BACKGROUND: The production of reactive oxygen species (ROS) and a balanced redox homeostasis are essential parameters, which control the infection process of the plant pathogen Botrytis cinerea. The necrotrophic fungus is able to cope with the plants' oxidative burst and even produces its own ROS to overcome the plants' defense barrier. Major enzyme complexes, which are responsible for the production of superoxide, are NADPH oxidase (Nox) complexes. They play a central role in various growth, differentiation and pathogenic processes. However, information about their regulation and the integration in the complex signaling network of filamentous fungi is still scarce. RESULTS: In this work, we give an update on Nox structure, function, site of action and regulation.
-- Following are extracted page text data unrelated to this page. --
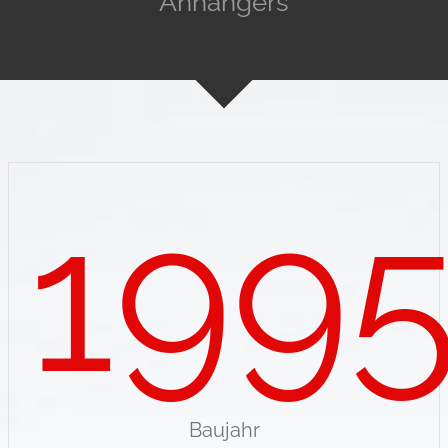
Anhängers
199
Baujahr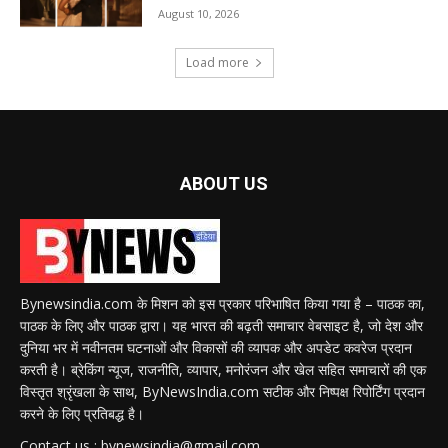
August 10, 2026
Load more
ABOUT US
Bynewsindia.com के मिशन को इस प्रकार परिभाषित किया गया है – पाठक का,
पाठक के लिए और पाठक द्वारा। यह भारत की बढ़ती समाचार वेबसाइट है, जो देश और
दुनिया भर में नवीनतम घटनाओं और विकासों की व्यापक और अपडेट कवरेज प्रदान
करती है। ब्रेकिंग न्यूज, राजनीति, व्यापार, मनोरंजन और खेल सहित समाचारों की एक
विस्तृत श्रृंखला के साथ, ByNewsIndia.com सटीक और निष्पक्ष रिपोर्टिंग प्रदान
करने के लिए प्रतिबद्ध है।
Contact us : bynewsindia@gmail.com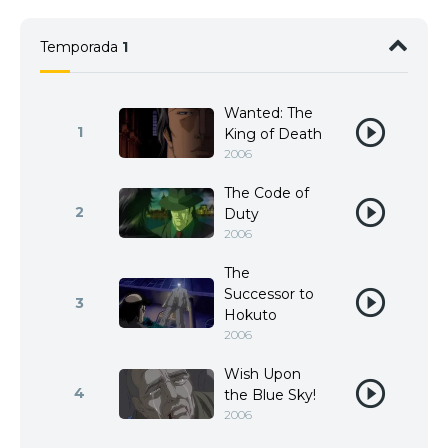
Temporada
1
Wanted: The
1
King of Death
2006
The Code of
2
Duty
2006
The
Successor to
3
Hokuto
2006
Wish Upon
4
the Blue Sky!
2006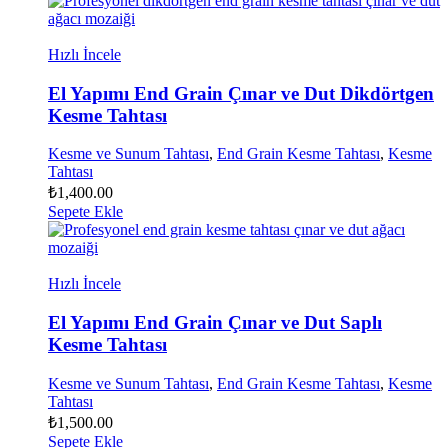
Hızlı İncele
El Yapımı End Grain Çınar ve Dut Dikdörtgen
Kesme Tahtası
Kesme ve Sunum Tahtası
,
End Grain Kesme Tahtası
,
Kesme
Tahtası
₺
1,400.00
Sepete Ekle
Hızlı İncele
El Yapımı End Grain Çınar ve Dut Saplı
Kesme Tahtası
Kesme ve Sunum Tahtası
,
End Grain Kesme Tahtası
,
Kesme
Tahtası
₺
1,500.00
Sepete Ekle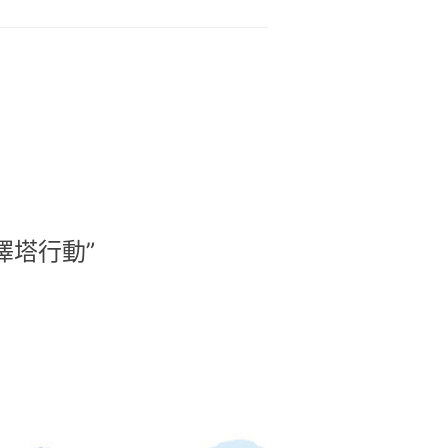
澤塔行動”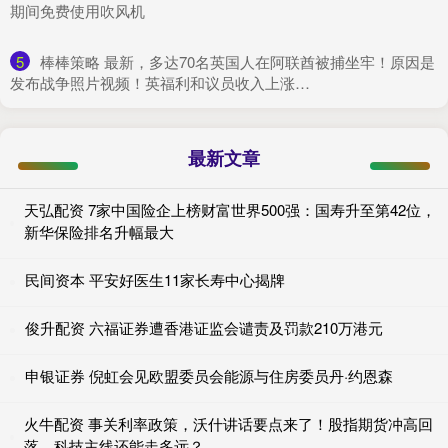
期间免费使用吹风机
5
​棒棒策略 最新，多达70名英国人在阿联酋被捕坐牢！原因是
发布战争照片视频！英福利和议员收入上涨…
最新文章
天弘配资 7家中国险企上榜财富世界500强：国寿升至第42位，
新华保险排名升幅最大
民间资本 平安好医生11家长寿中心揭牌
俊升配资 六福证券遭香港证监会谴责及罚款210万港元
申银证券 倪虹会见欧盟委员会能源与住房委员丹·约恩森
火牛配资 事关利率政策，沃什讲话要点来了！股指期货冲高回
落，科技主线还能走多远？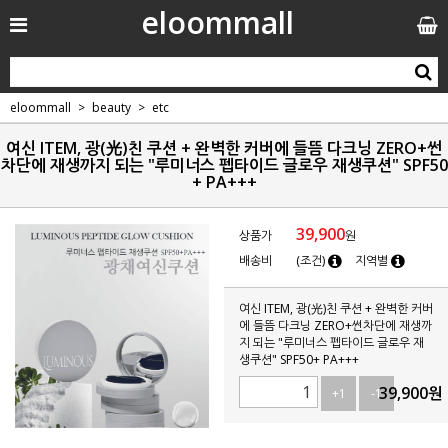
eloommall
eloommall
beauty
etc
여신 ITEM, 광(光)친 쿠션 + 완벽한 커버에 들뜸 다크닝 ZERO+썬
차단에 재생까지 되는 "루미너스 펩타이드 글로우 재생쿠션" SPF50
+ PA+++
39,900
상품가
원
배송비
(조건)
지역별
여신 ITEM, 광(光)친 쿠션 + 완벽한 커버
에 들뜸 다크닝 ZERO+썬차단에 재생까
지 되는 "루미너스 펩타이드 글로우 재
생쿠션" SPF50+ PA+++
39,900
원
+1
-1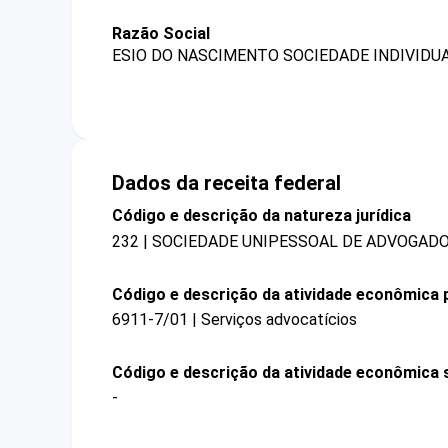
Razão Social
ESIO DO NASCIMENTO SOCIEDADE INDIVIDU
Dados da receita federal
Código e descrição da natureza jurídica
232 | SOCIEDADE UNIPESSOAL DE ADVOGAD
Código e descrição da atividade econômica p
6911-7/01 | Serviços advocatícios
Código e descrição da atividade econômica 
-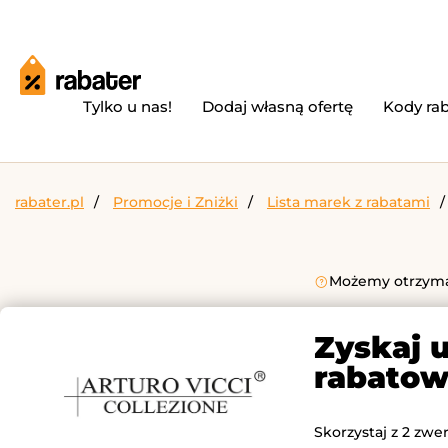
Tylko u nas!
Dodaj własną ofertę
Kody ra
rabater.pl
Promocje i Zniżki
Lista marek z rabatami
Możemy otrzymać
Zyskaj u
rabatow
Skorzystaj z 2 zwe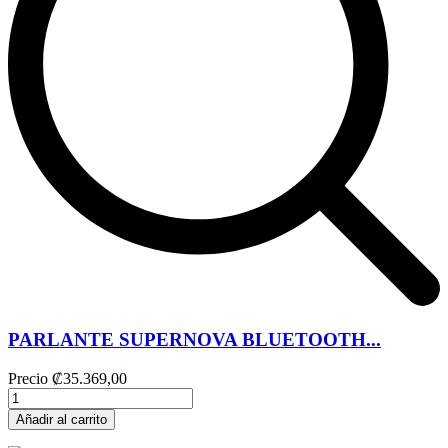
PARLANTE SUPERNOVA BLUETOOTH...
Precio
₡35.369,00
Añadir al carrito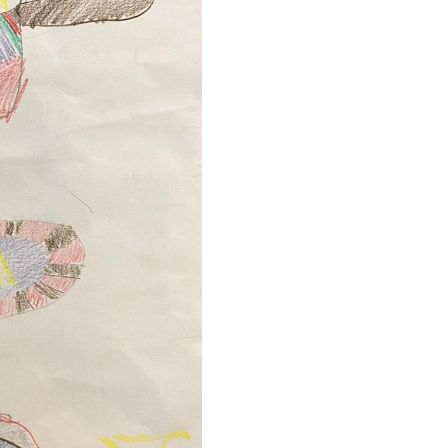
餃
、
布
丁
、
繽
紛
蛋
糕
捲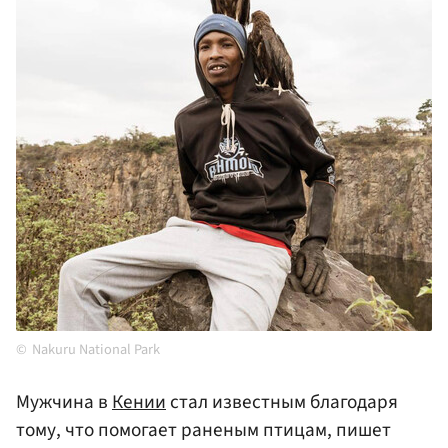
Nakuru National Park
Мужчина в
Кении
стал известным благодаря
тому, что помогает раненым птицам, пишет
We show that functionality of the catalytic Nox-subunits seems to be independent from their transcriptional regulation and that the membrane orientation of BcNoxA would allow electron transport inside the ER. Following previous studies, which provided evidence for distinct functions of the NoxA complex inside the ER, we highlight in this work that the N-terminus of BcNoxA is essential for these functions. Finally, we elucidate the role of BcNoxD and BcNoxB inside the ER by complementing the deletion mutants with ER bound alleles. CONCLUSIONS: This study provides a deeper analysis of the Nox complexes in B. cinerea. Besides new insights in the overall regulation of the complexes, we provide further evidence that the NoxA complex has a predominant role inside the ER, while the NoxB complex is mainly important outside the ER, likely at the plasma membrane. By considering all other putative Nox complex members, we propose a putative model, which describes the distinct complex pattern upon certain differentiation processes.

BcNoxD, a putative ER protein, is a new component of the NADPH oxidase complex in Botrytis cinerea.
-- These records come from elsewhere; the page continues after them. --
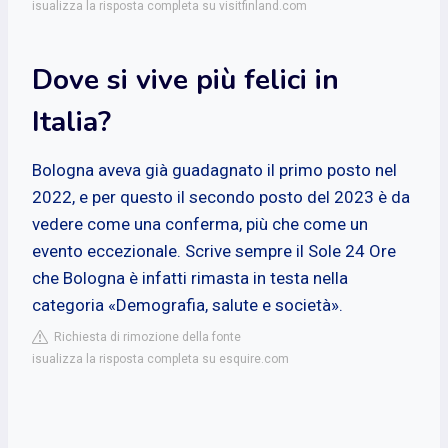
isualizza la risposta completa su visitfinland.com
Dove si vive più felici in
Italia?
Bologna aveva già guadagnato il primo posto nel
2022, e per questo il secondo posto del 2023 è da
vedere come una conferma, più che come un
evento eccezionale. Scrive sempre il Sole 24 Ore
che Bologna è infatti rimasta in testa nella
categoria «Demografia, salute e società».
Richiesta di rimozione della fonte
isualizza la risposta completa su esquire.com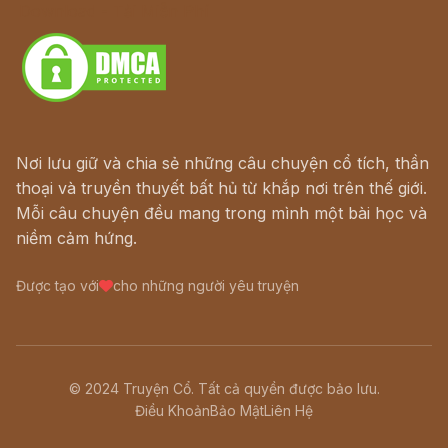
Download - Tải Miễn Phí
Nơi lưu giữ và chia sẻ những câu chuyện cổ tích, thần
thoại và truyền thuyết bất hủ từ khắp nơi trên thế giới.
Mỗi câu chuyện đều mang trong mình một bài học và
niềm cảm hứng.
Được tạo với
cho những người yêu truyện
© 2024 Truyện Cổ. Tất cả quyền được bảo lưu.
Điều Khoản
Bảo Mật
Liên Hệ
NADPH oxidases (Nox) are major enzymatic producer of reactive oxygen species (ROS). In fungi these multi-enzyme complexes are involved in sexual differentiation and pathogenicity. However, in contrast to mammalian systems, the composition and recruitment of the fungal Nox complexes are unresolved. Here we introduce a new Nox component, the membrane protein NoxD in the grey mold fungus Botrytis cinerea. It has high homology to the ER protein Pro41 from Sordaria macrospora, similar functions to the catalytic Nox subunit BcNoxA in differentiation and pathogenicity, and shows similarities to phagocytic p22phox. BcNoxA and BcNoxD interact with each other. Both proteins are involved in pathogenicity, fusion of conidial anastomosis tubes (CAT) and formation of sclerotia and conidia. These data support our earlier view based on localization studies, for an ER-related function of the Nox complex. We present the first evidence that some functions of the BcNoxA complex are indeed linked to the ER, while others clearly require export from the ER.

A new and reliable method for live imaging and quantification of reactive oxygen species in Botrytis cinerea: technological advancement.
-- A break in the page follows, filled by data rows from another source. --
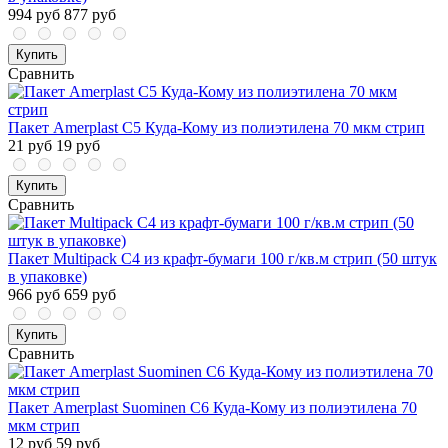
994 руб
877 руб
Купить
Сравнить
Пакет Amerplast С5 Куда-Кому из полиэтилена 70 мкм стрип
21 руб
19 руб
Купить
Сравнить
Пакет Multipack С4 из крафт-бумаги 100 г/кв.м стрип (50 штук
в упаковке)
966 руб
659 руб
Купить
Сравнить
Пакет Amerplast Suominen С6 Куда-Кому из полиэтилена 70
мкм стрип
12 руб
59 руб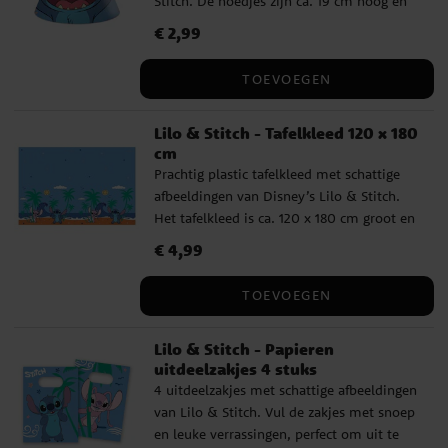
Stitch. De hoedjes zijn ca. 19 cm hoog en
blijven goed zitten dankzij een
Prijs
€ 2,99
:
€ 2,99
comfortabel elastiek.
TOEVOEGEN
Lilo & Stitch - Tafelkleed 120 x 180
cm
Prachtig plastic tafelkleed met schattige
afbeeldingen van Disney’s Lilo & Stitch.
Het tafelkleed is ca. 120 x 180 cm groot en
perfect voor een kinderfeestje.
Prijs
€ 4,99
:
€ 4,99
TOEVOEGEN
Lilo & Stitch - Papieren
uitdeelzakjes 4 stuks
4 uitdeelzakjes met schattige afbeeldingen
van Lilo & Stitch. Vul de zakjes met snoep
en leuke verrassingen, perfect om uit te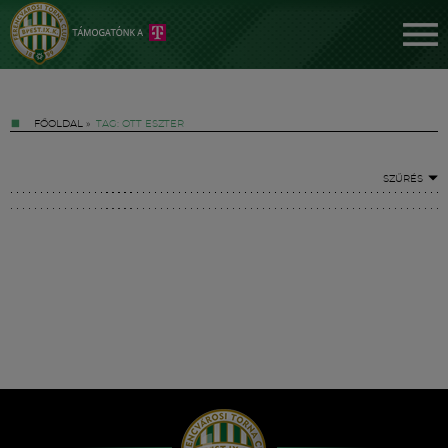
FŐOLDAL
»
TAG: OTT ESZTER
SZŰRÉS
Jegyek
FM YouTube +
Hírek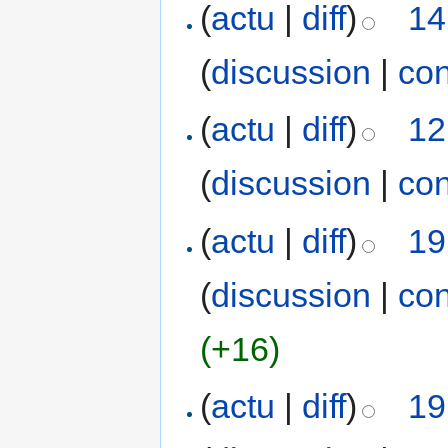
(
actu
|
diff
)
14
(
discussion
|
con
(
actu
|
diff
)
12
(
discussion
|
con
(
actu
|
diff
)
19
(
discussion
|
con
(+16)
(
actu
|
diff
)
19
Reactive oxygen species (ROS) are produced in conserved cellular processes either as by-products of the cellular respiration in mitochondria, or purposefully for defense mechanisms, signaling cascades or cell homeostasis. ROS have two diametrically opposed attributes due to their highly damaging potential for DNA, lipids and other molecules and due to their indispensability for signaling and developmental processes. In filamentous fungi, the role of ROS in growth and development has been studied in detail, but these analyses were often hampered by the lack of reliable and specific techniques to monitor different activities of ROS in living cells. Here, we present a new method for live cell imaging of ROS in filamentous fungi. We demonstrate that by use of a mixture of two fluorescent dyes it is possible to monitor H2O2 and superoxide specifically and simultaneously in distinct cellular structures during various hyphal differentiation processes. In addition, the method allows for reliable fluorometric quantification of ROS. We demonstrate that this can be used to characterize different mutants with respect to their ROS production/scavenging potential.